The FAA’s practical test standards guidance for the instrument rating does a surprisingly good job of addressing automation. Pilots taking a check ride are expected to understand and be able to use the autopilot to intercept courses and conduct missed approaches. It should be noted, however, that nothing requires the use of an autopilot during the flight test or even for the examiner to ask about autopilots if one is not installed. Less is expected of pilots taking the private pilot check ride. The standards publication uses the word “autopilot” just once, and even then it is mentioned in passing when discussing systems that the pilot applicant might be tested on. The standards do require the applicant to demonstrate the use of automation, if it is installed, and it directs the examiner to cover this subject in both the ground and flight test portions of the check ride.

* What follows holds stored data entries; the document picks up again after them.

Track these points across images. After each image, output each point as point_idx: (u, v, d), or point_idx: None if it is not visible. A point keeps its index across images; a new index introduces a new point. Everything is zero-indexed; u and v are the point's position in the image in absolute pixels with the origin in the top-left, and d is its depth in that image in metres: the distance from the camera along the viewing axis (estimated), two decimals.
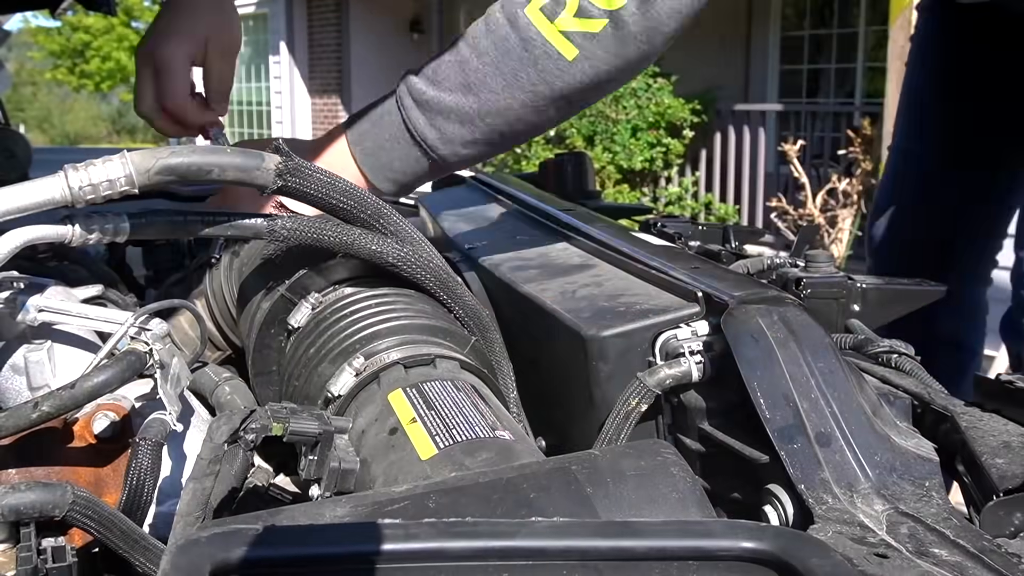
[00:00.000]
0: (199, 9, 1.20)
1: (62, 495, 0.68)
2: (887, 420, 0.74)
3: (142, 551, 0.72)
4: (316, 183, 0.87)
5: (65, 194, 0.80)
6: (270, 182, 0.85)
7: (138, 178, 0.81)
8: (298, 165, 0.86)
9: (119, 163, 0.81)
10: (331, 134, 1.18)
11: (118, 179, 0.80)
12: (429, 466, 0.67)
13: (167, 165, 0.81)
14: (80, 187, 0.79)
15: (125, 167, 0.80)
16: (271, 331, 0.96)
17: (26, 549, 0.67)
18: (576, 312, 0.87)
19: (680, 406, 0.81)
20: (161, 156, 0.82)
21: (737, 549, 0.48)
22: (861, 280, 1.04)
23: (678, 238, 1.28)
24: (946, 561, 0.57)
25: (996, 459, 0.69)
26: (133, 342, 0.83)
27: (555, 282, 0.96)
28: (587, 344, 0.82)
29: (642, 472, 0.59)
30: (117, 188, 0.81)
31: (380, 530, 0.48)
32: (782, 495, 0.68)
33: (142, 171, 0.81)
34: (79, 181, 0.79)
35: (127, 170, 0.80)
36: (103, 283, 1.03)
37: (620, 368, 0.82)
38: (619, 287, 0.92)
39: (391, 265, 0.91)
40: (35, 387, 0.86)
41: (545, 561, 0.48)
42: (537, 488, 0.57)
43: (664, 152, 7.08)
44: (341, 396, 0.82)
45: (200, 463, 0.69)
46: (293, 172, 0.85)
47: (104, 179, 0.80)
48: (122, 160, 0.81)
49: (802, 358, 0.73)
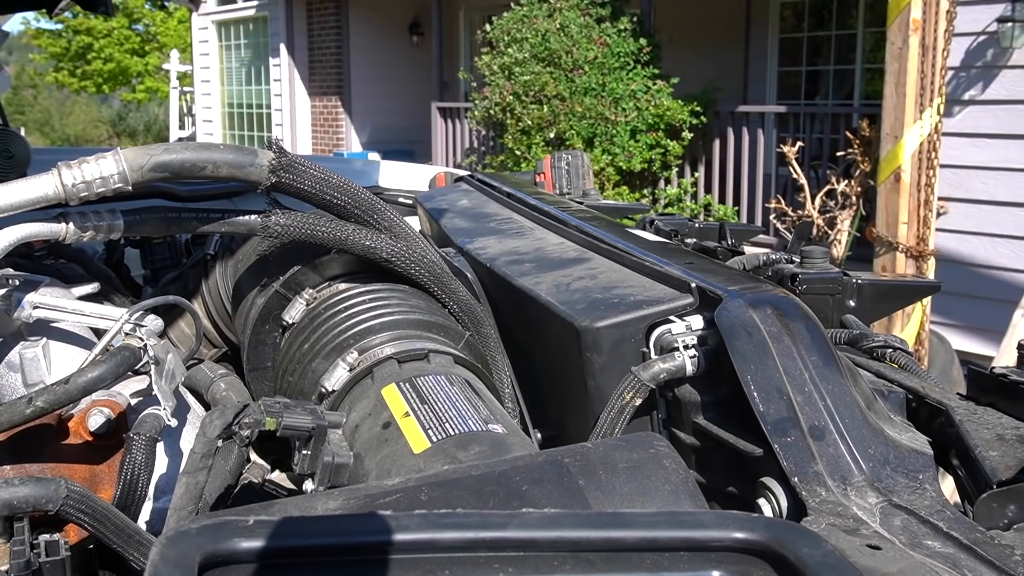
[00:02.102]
0: None
1: (55, 490, 0.68)
2: (881, 414, 0.74)
3: (136, 545, 0.72)
4: (310, 179, 0.87)
5: (59, 191, 0.80)
6: (264, 178, 0.85)
7: (131, 175, 0.81)
8: (292, 161, 0.86)
9: (112, 160, 0.81)
10: None
11: (111, 176, 0.80)
12: (422, 459, 0.67)
13: (160, 162, 0.81)
14: (74, 184, 0.79)
15: (118, 164, 0.80)
16: (266, 327, 0.96)
17: (19, 543, 0.67)
18: (570, 303, 0.87)
19: (674, 400, 0.81)
20: (154, 153, 0.82)
21: (728, 540, 0.48)
22: (856, 276, 1.04)
23: (674, 235, 1.28)
24: (939, 553, 0.57)
25: (990, 452, 0.69)
26: (128, 338, 0.83)
27: (550, 275, 0.97)
28: (581, 335, 0.82)
29: (634, 464, 0.59)
30: (111, 185, 0.81)
31: (370, 522, 0.48)
32: (776, 488, 0.68)
33: (135, 168, 0.81)
34: (72, 178, 0.79)
35: (120, 167, 0.80)
36: (99, 281, 1.03)
37: (614, 359, 0.82)
38: (613, 279, 0.93)
39: (385, 260, 0.91)
40: (30, 383, 0.86)
41: (536, 552, 0.47)
42: (529, 481, 0.57)
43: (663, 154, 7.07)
44: (335, 391, 0.82)
45: (193, 457, 0.69)
46: (287, 168, 0.85)
47: (97, 176, 0.80)
48: (115, 157, 0.81)
49: (796, 352, 0.73)
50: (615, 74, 6.92)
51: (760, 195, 6.75)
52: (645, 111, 7.07)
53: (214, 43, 13.13)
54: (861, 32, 7.79)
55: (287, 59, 11.80)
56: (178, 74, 14.54)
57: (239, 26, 12.63)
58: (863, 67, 7.73)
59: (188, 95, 14.46)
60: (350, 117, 11.52)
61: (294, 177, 0.86)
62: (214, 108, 13.54)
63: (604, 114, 7.02)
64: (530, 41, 6.98)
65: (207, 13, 13.01)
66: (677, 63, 6.93)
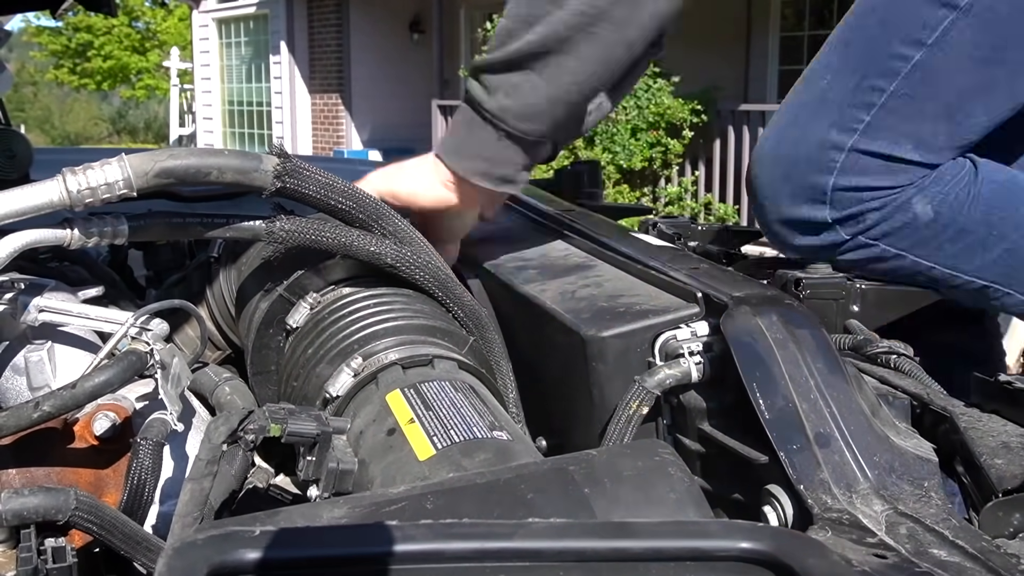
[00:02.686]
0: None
1: (65, 500, 0.69)
2: (886, 421, 0.74)
3: (144, 552, 0.72)
4: (314, 184, 0.87)
5: (63, 198, 0.79)
6: (268, 183, 0.85)
7: (136, 181, 0.81)
8: (296, 167, 0.86)
9: (117, 166, 0.81)
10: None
11: (116, 182, 0.80)
12: (427, 467, 0.67)
13: (165, 168, 0.81)
14: (78, 191, 0.79)
15: (123, 170, 0.80)
16: (269, 331, 0.96)
17: (26, 550, 0.67)
18: (575, 312, 0.87)
19: (680, 407, 0.81)
20: (159, 159, 0.82)
21: (734, 549, 0.48)
22: (860, 281, 1.04)
23: (677, 238, 1.28)
24: (945, 562, 0.57)
25: (995, 459, 0.69)
26: (134, 342, 0.83)
27: (555, 283, 0.96)
28: (586, 345, 0.82)
29: (640, 473, 0.59)
30: (116, 191, 0.80)
31: (376, 532, 0.48)
32: (781, 496, 0.68)
33: (140, 174, 0.81)
34: (77, 185, 0.79)
35: (125, 173, 0.80)
36: (104, 284, 1.03)
37: (619, 368, 0.82)
38: (619, 288, 0.92)
39: (389, 266, 0.91)
40: (35, 387, 0.86)
41: (542, 562, 0.47)
42: (535, 489, 0.57)
43: (664, 152, 7.09)
44: (339, 397, 0.82)
45: (198, 463, 0.69)
46: (291, 173, 0.85)
47: (102, 182, 0.80)
48: (120, 163, 0.81)
49: (801, 359, 0.73)
50: None
51: None
52: (646, 109, 7.07)
53: (214, 40, 13.14)
54: None
55: (287, 57, 11.81)
56: (178, 72, 14.55)
57: (240, 23, 12.63)
58: None
59: (188, 93, 14.47)
60: (351, 115, 11.52)
61: (299, 182, 0.86)
62: (214, 106, 13.55)
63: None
64: None
65: (208, 11, 13.01)
66: (678, 62, 6.93)
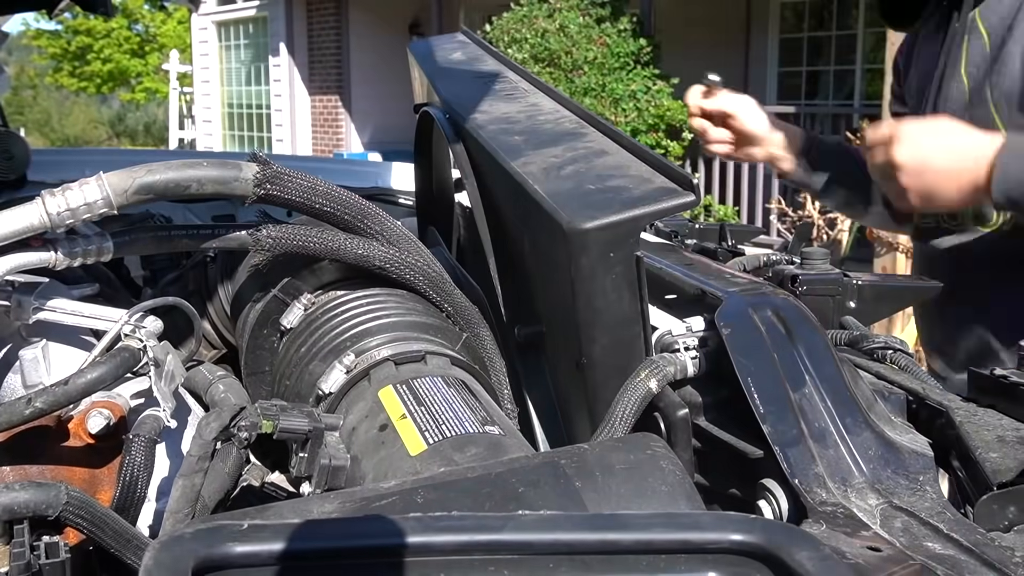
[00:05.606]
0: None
1: (56, 495, 0.68)
2: (882, 415, 0.74)
3: (134, 549, 0.72)
4: (297, 189, 0.86)
5: (44, 220, 0.79)
6: (250, 192, 0.85)
7: (116, 199, 0.81)
8: (277, 172, 0.85)
9: (96, 185, 0.80)
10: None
11: (96, 201, 0.80)
12: (419, 462, 0.67)
13: (144, 184, 0.81)
14: (58, 212, 0.79)
15: (102, 189, 0.80)
16: (264, 331, 0.96)
17: (19, 545, 0.67)
18: (558, 197, 0.80)
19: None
20: (138, 175, 0.81)
21: (725, 542, 0.47)
22: (856, 277, 1.04)
23: (674, 236, 1.28)
24: (939, 555, 0.57)
25: (990, 453, 0.69)
26: (127, 339, 0.83)
27: (540, 154, 0.89)
28: (568, 237, 0.76)
29: (631, 466, 0.59)
30: (95, 211, 0.80)
31: (366, 525, 0.48)
32: (776, 490, 0.68)
33: (119, 192, 0.81)
34: (57, 206, 0.79)
35: (104, 192, 0.80)
36: (99, 282, 1.03)
37: (602, 260, 0.76)
38: (609, 164, 0.85)
39: (378, 268, 0.91)
40: (30, 384, 0.86)
41: (532, 555, 0.47)
42: (526, 483, 0.57)
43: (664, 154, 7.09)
44: (332, 393, 0.81)
45: (189, 460, 0.69)
46: (272, 180, 0.85)
47: (82, 203, 0.79)
48: (99, 182, 0.80)
49: (797, 354, 0.73)
50: (615, 74, 6.91)
51: (760, 195, 6.74)
52: (645, 111, 7.07)
53: (214, 43, 13.14)
54: (861, 32, 7.79)
55: (287, 59, 11.80)
56: (178, 74, 14.55)
57: (239, 26, 12.63)
58: (863, 67, 7.72)
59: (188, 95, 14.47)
60: (350, 117, 11.51)
61: (280, 188, 0.86)
62: (214, 108, 13.55)
63: (604, 115, 7.01)
64: (530, 41, 6.97)
65: (207, 13, 13.01)
66: (677, 63, 6.93)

And pilots, like me, who did check rides before the new, improved practical test standards came out are likely to be even less well prepared. I recently posted a non-scientific survey of pilots and asked them a single question: Would they be able to, without referencing a manual or reading placards, be able to very quickly disable the electric trim in their airplane? Around 30 percent of them said that they could not. Now, bear in mind that this is the type of question that lends itself to false “yes” responses or to people declining to take part in the survey if the answer is embarrassing, and no pilot likes to admit that they are in the dark over how to respond to an emergency situation. Still, around 30 percent of the respondents said that they did not know how to disable their electric trim system. And I’m guessing that at least a few of the pilots who responded “yes” were practicing wishful thinking, hoping they’d know what to do in a trim runway situation and therefore taking credit for knowing. My guess is that around half of non-commercial pilots could disconnect the electric trim in their plane quickly. That might be a charitable assessment, too. And understanding and being able to address a runway trim problem is only part of the picture.